Extracted page text data:
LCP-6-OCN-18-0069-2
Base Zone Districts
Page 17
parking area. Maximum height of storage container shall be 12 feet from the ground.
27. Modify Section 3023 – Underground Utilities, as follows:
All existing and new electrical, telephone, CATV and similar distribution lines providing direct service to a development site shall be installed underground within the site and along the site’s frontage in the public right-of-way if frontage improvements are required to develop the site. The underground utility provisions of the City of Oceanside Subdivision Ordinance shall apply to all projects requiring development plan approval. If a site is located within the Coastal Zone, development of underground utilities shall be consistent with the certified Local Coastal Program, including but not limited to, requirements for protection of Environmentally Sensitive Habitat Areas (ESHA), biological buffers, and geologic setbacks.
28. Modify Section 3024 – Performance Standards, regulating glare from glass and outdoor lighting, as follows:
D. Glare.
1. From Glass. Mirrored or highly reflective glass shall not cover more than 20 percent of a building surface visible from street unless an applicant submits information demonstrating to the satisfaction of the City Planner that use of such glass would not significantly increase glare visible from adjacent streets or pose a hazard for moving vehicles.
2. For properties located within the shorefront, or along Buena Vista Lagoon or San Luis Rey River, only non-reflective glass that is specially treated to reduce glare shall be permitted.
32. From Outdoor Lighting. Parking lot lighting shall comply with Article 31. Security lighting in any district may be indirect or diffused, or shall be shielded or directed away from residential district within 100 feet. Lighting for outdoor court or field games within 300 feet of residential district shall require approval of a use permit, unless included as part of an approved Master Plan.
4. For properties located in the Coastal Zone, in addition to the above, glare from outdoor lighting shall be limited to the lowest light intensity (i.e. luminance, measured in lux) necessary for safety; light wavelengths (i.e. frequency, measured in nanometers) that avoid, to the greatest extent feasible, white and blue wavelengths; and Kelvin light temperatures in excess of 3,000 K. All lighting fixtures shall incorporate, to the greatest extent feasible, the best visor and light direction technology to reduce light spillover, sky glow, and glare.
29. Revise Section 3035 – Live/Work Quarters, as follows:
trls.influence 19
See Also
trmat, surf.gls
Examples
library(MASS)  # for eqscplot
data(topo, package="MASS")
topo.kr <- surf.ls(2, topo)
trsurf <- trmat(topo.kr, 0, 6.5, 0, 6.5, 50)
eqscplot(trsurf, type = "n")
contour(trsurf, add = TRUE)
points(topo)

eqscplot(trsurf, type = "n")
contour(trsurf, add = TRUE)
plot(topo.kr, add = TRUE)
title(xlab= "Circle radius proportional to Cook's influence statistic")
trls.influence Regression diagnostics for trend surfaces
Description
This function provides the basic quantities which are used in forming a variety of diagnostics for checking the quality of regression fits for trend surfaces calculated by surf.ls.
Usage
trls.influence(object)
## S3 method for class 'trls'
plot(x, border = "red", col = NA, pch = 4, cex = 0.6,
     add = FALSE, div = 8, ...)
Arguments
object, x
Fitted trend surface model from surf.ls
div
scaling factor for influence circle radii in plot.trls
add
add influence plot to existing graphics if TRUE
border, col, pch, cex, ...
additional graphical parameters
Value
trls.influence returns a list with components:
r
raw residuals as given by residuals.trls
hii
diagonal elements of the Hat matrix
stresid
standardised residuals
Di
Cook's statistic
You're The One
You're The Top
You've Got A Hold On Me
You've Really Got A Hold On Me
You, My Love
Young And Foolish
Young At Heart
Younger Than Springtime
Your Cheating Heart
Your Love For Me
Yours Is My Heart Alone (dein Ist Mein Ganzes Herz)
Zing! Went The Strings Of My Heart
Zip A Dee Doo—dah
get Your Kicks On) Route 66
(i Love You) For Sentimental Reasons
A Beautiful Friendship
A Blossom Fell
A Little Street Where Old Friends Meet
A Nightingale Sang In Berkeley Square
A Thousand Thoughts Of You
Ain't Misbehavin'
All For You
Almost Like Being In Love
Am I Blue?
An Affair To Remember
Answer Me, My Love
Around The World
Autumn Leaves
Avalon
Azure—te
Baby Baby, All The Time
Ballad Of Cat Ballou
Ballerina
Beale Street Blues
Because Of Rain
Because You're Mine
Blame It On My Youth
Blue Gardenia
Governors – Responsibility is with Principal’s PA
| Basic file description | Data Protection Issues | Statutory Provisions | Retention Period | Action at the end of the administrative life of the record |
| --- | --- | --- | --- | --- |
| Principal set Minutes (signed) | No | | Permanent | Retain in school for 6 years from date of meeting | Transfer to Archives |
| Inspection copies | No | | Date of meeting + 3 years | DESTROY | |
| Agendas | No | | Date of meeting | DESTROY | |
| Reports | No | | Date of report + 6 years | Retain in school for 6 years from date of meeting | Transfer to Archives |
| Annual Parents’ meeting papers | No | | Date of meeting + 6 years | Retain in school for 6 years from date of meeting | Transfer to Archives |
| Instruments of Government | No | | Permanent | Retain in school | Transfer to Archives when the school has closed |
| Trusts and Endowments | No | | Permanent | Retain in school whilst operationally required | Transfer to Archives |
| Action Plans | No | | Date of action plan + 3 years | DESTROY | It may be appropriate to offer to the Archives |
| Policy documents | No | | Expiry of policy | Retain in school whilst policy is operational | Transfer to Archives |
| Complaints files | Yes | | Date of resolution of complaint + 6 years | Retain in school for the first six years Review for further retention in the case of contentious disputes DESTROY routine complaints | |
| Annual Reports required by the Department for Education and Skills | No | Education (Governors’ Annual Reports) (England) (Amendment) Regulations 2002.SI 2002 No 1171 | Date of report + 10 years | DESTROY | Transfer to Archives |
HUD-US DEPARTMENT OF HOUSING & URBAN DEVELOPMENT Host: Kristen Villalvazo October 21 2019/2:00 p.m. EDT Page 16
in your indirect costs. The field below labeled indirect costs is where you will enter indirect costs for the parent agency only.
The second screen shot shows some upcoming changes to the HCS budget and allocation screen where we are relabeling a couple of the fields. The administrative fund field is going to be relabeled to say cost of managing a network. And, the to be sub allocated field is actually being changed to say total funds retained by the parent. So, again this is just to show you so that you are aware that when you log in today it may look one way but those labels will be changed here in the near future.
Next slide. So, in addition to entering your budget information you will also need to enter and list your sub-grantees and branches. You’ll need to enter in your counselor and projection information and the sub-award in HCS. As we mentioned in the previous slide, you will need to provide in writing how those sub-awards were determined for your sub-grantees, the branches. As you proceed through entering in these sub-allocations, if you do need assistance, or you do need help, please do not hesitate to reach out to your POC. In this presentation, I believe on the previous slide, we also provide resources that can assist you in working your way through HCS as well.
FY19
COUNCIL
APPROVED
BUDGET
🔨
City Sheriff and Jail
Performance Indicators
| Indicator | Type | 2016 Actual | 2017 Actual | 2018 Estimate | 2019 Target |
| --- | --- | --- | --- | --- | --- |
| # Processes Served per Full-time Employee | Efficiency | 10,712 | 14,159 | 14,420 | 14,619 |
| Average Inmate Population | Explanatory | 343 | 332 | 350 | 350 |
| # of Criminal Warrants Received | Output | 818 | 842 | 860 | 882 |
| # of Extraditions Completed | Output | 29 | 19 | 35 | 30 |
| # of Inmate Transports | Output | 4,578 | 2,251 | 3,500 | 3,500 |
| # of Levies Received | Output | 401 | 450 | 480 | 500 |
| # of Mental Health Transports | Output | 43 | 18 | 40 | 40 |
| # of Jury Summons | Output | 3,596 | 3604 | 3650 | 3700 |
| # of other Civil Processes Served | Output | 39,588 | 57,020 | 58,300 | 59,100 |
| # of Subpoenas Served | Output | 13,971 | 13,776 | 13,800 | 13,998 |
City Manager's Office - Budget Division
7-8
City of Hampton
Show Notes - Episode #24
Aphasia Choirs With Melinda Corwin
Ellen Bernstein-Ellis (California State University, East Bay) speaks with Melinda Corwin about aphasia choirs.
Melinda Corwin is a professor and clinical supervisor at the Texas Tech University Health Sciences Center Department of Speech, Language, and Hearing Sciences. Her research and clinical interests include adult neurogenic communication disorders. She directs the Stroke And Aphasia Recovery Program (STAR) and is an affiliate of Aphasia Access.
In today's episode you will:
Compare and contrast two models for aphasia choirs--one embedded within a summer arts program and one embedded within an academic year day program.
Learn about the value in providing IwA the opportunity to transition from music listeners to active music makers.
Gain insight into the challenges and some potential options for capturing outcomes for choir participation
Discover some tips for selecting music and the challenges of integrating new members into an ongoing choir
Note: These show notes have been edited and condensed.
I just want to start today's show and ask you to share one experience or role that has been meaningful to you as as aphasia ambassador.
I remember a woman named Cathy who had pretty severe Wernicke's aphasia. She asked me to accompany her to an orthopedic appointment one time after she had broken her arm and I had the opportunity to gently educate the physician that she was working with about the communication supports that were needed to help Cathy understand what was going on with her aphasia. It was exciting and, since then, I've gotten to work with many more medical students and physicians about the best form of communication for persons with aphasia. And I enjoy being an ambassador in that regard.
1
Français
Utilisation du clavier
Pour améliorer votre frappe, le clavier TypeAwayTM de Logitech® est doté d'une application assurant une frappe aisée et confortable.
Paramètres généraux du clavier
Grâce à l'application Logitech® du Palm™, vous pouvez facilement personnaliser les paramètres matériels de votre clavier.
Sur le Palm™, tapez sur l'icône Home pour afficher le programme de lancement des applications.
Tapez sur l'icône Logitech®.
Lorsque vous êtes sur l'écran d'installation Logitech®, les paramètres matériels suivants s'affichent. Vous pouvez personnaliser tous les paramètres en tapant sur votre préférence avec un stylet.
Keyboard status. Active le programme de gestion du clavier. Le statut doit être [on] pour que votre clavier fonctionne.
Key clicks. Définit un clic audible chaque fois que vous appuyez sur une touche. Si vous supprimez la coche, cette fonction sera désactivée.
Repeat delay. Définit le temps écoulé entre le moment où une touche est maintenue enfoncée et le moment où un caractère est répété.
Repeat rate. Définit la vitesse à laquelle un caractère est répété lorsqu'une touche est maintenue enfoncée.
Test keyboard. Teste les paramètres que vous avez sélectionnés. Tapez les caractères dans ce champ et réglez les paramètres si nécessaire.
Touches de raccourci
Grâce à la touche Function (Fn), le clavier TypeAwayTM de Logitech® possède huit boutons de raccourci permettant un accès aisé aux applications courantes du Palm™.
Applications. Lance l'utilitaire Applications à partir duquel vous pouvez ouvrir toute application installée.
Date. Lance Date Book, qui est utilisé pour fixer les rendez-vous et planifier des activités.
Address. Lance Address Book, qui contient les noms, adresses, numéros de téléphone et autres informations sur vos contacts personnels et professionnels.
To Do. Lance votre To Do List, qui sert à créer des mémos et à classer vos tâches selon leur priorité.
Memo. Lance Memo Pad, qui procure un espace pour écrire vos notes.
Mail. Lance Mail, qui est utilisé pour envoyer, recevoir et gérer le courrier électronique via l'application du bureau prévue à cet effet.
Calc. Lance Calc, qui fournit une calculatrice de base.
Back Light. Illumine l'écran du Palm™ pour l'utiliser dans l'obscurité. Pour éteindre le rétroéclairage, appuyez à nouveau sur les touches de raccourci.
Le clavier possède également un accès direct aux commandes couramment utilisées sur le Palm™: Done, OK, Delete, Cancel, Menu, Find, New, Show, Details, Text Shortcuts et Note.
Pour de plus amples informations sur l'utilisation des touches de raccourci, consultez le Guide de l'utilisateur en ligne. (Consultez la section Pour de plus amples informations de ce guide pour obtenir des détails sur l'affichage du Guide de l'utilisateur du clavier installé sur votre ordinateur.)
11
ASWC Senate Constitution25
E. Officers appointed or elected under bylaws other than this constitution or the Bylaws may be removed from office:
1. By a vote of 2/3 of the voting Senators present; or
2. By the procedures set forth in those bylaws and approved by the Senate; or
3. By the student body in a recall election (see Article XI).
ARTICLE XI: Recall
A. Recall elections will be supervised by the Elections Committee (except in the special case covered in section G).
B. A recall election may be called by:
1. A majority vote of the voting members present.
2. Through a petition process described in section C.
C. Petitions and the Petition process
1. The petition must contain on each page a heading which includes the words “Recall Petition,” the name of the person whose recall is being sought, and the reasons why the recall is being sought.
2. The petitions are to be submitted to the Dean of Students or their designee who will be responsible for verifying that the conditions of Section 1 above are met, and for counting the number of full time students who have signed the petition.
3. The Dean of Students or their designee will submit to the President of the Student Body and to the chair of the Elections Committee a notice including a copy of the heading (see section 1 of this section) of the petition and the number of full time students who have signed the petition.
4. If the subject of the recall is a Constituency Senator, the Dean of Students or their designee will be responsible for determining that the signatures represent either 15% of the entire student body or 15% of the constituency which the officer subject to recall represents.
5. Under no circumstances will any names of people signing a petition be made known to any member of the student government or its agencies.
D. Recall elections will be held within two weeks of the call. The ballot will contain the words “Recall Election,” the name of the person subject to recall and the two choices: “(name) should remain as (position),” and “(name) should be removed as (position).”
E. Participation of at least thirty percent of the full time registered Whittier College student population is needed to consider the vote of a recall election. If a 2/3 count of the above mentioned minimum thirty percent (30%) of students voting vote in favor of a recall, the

• What to do
Looking back over the data above, restate word for word the lines that begin at the line with "Pour de plus amples informations sur" and end at the line with "3. The Dean", inclusive.

• Result below
Pour de plus amples informations sur l'utilisation des touches de raccourci, consultez le Guide de l'utilisateur en ligne. (Consultez la section Pour de plus amples informations de ce guide pour obtenir des détails sur l'affichage du Guide de l'utilisateur du clavier installé sur votre ordinateur.)
11
ASWC Senate Constitution25
E. Officers appointed or elected under bylaws other than this constitution or the Bylaws may be removed from office:
1. By a vote of 2/3 of the voting Senators present; or
2. By the procedures set forth in those bylaws and approved by the Senate; or
3. By the student body in a recall election (see Article XI).
ARTICLE XI: Recall
A. Recall elections will be supervised by the Elections Committee (except in the special case covered in section G).
B. A recall election may be called by:
1. A majority vote of the voting members present.
2. Through a petition process described in section C.
C. Petitions and the Petition process
1. The petition must contain on each page a heading which includes the words “Recall Petition,” the name of the person whose recall is being sought, and the reasons why the recall is being sought.
2. The petitions are to be submitted to the Dean of Students or their designee who will be responsible for verifying that the conditions of Section 1 above are met, and for counting the number of full time students who have signed the petition.
3. The Dean of Students or their designee will submit to the President of the Student Body and to the chair of the Elections Committee a notice including a copy of the heading (see section 1 of this section) of the petition and the number of full time students who have signed the petition.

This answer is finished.